» **Request**
An unchanged copy of each entry below is needed; keep the pictures out of it.
--------------------------------------------------
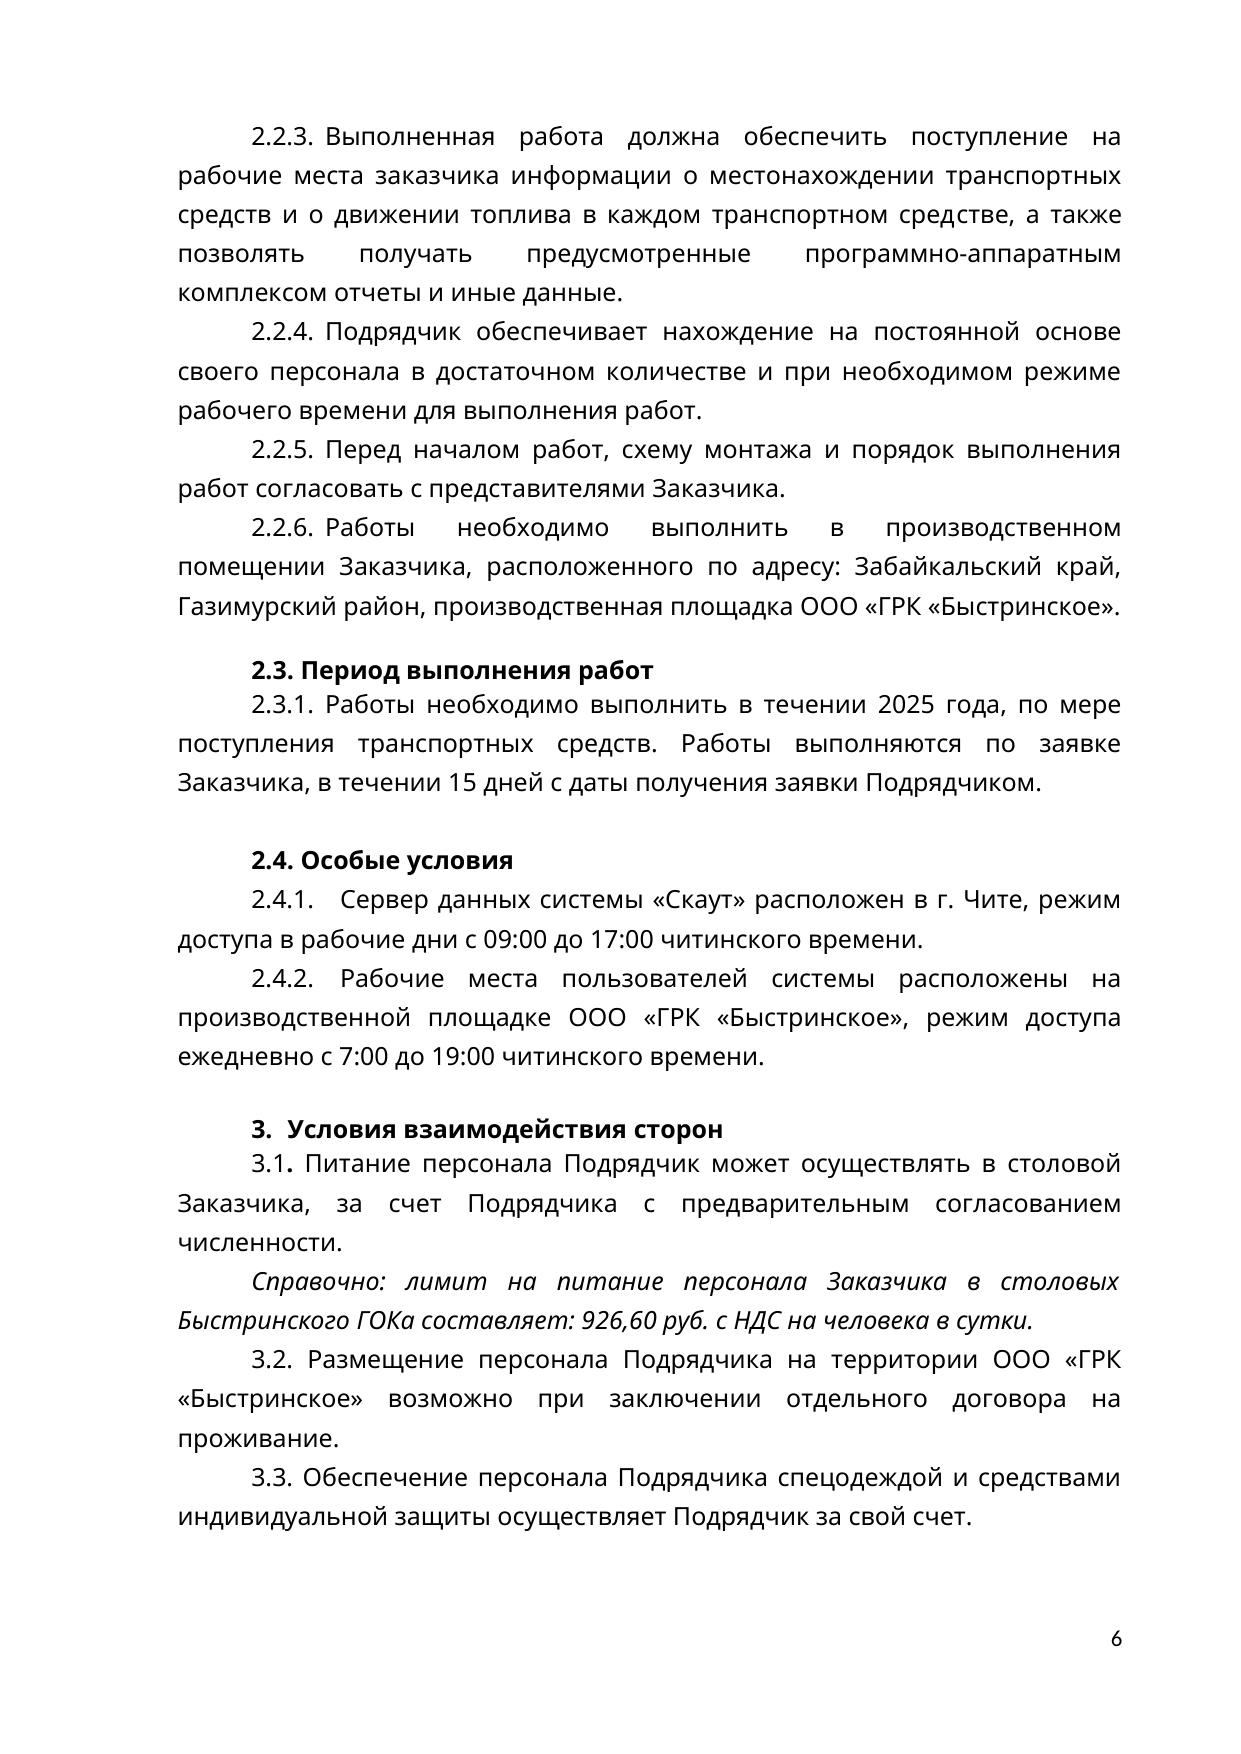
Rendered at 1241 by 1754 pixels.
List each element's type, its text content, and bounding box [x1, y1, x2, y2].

list Подрядчик обеспечивает нахождение на постоянной основе своего персонала в достаточном количестве и при необходимом режиме рабочего времени для выполнения работ. [177, 314, 1122, 426]
subtitle 2.3. Период выполнения работ [177, 652, 1122, 686]
list Выполненная работа должна обеспечить поступление на рабочие места заказчика информации о местонахождении транспортных средств и о движении топлива в каждом транспортном средстве, а также позволять получать предусмотренные программно-аппаратным комплексом отчеты и иные данные. [177, 118, 1122, 309]
list 3.1. Питание персонала Подрядчик может осуществлять в столовой Заказчика, за счет Подрядчика с предварительным согласованием численности. [177, 1146, 1122, 1258]
list Перед началом работ, схему монтажа и порядок выполнения работ согласовать с представителями Заказчика. [177, 431, 1122, 505]
list Справочно: лимит на питание персонала Заказчика в столовых Быстринского ГОКа составляет: 926,60 руб. с НДС на человека в сутки. [177, 1264, 1122, 1337]
list Работы необходимо выполнить в производственном помещении Заказчика, расположенного по адресу: Забайкальский край, Газимурский район, производственная площадка ООО «ГРК «Быстринское». [177, 510, 1122, 622]
subtitle Условия взаимодействия сторон [251, 1112, 1122, 1146]
list Работы необходимо выполнить в течении 2025 года, по мере поступления транспортных средств. Работы выполняются по заявке Заказчика, в течении 15 дней с даты получения заявки Подрядчиком. [177, 686, 1122, 799]
list Сервер данных системы «Скаут» расположен в г. Чите, режим доступа в рабочие дни с 09:00 до 17:00 читинского времени. [177, 882, 1122, 955]
list Рабочие места пользователей системы расположены на производственной площадке ООО «ГРК «Быстринское», режим доступа ежедневно с 7:00 до 19:00 читинского времени. [177, 961, 1122, 1073]
list 3.2. Размещение персонала Подрядчика на территории ООО «ГРК «Быстринское» возможно при заключении отдельного договора на проживание. [177, 1342, 1122, 1454]
subtitle 2.4. Особые условия [177, 843, 1122, 877]
list 3.3. Обеспечение персонала Подрядчика спецодеждой и средствами индивидуальной защиты осуществляет Подрядчик за свой счет. [177, 1459, 1122, 1533]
--------------------------------------------------
» **Answer**
Rendered at 1241 by 1754 pixels.
List each element's type, its text content, and bounding box [x1, y1, x2, y2].

list Подрядчик обеспечивает нахождение на постоянной основе своего персонала в достаточном количестве и при необходимом режиме рабочего времени для выполнения работ. [177, 314, 1122, 426]
subtitle 2.3. Период выполнения работ [177, 652, 1122, 686]
list Выполненная работа должна обеспечить поступление на рабочие места заказчика информации о местонахождении транспортных средств и о движении топлива в каждом транспортном средстве, а также позволять получать предусмотренные программно-аппаратным комплексом отчеты и иные данные. [177, 118, 1122, 309]
list 3.1. Питание персонала Подрядчик может осуществлять в столовой Заказчика, за счет Подрядчика с предварительным согласованием численности. [177, 1146, 1122, 1258]
list Перед началом работ, схему монтажа и порядок выполнения работ согласовать с представителями Заказчика. [177, 431, 1122, 505]
list Справочно: лимит на питание персонала Заказчика в столовых Быстринского ГОКа составляет: 926,60 руб. с НДС на человека в сутки. [177, 1264, 1122, 1337]
list Работы необходимо выполнить в производственном помещении Заказчика, расположенного по адресу: Забайкальский край, Газимурский район, производственная площадка ООО «ГРК «Быстринское». [177, 510, 1122, 622]
subtitle Условия взаимодействия сторон [251, 1112, 1122, 1146]
list Работы необходимо выполнить в течении 2025 года, по мере поступления транспортных средств. Работы выполняются по заявке Заказчика, в течении 15 дней с даты получения заявки Подрядчиком. [177, 686, 1122, 799]
list Сервер данных системы «Скаут» расположен в г. Чите, режим доступа в рабочие дни с 09:00 до 17:00 читинского времени. [177, 882, 1122, 955]
list Рабочие места пользователей системы расположены на производственной площадке ООО «ГРК «Быстринское», режим доступа ежедневно с 7:00 до 19:00 читинского времени. [177, 961, 1122, 1073]
list 3.2. Размещение персонала Подрядчика на территории ООО «ГРК «Быстринское» возможно при заключении отдельного договора на проживание. [177, 1342, 1122, 1454]
subtitle 2.4. Особые условия [177, 843, 1122, 877]
list 3.3. Обеспечение персонала Подрядчика спецодеждой и средствами индивидуальной защиты осуществляет Подрядчик за свой счет. [177, 1459, 1122, 1533]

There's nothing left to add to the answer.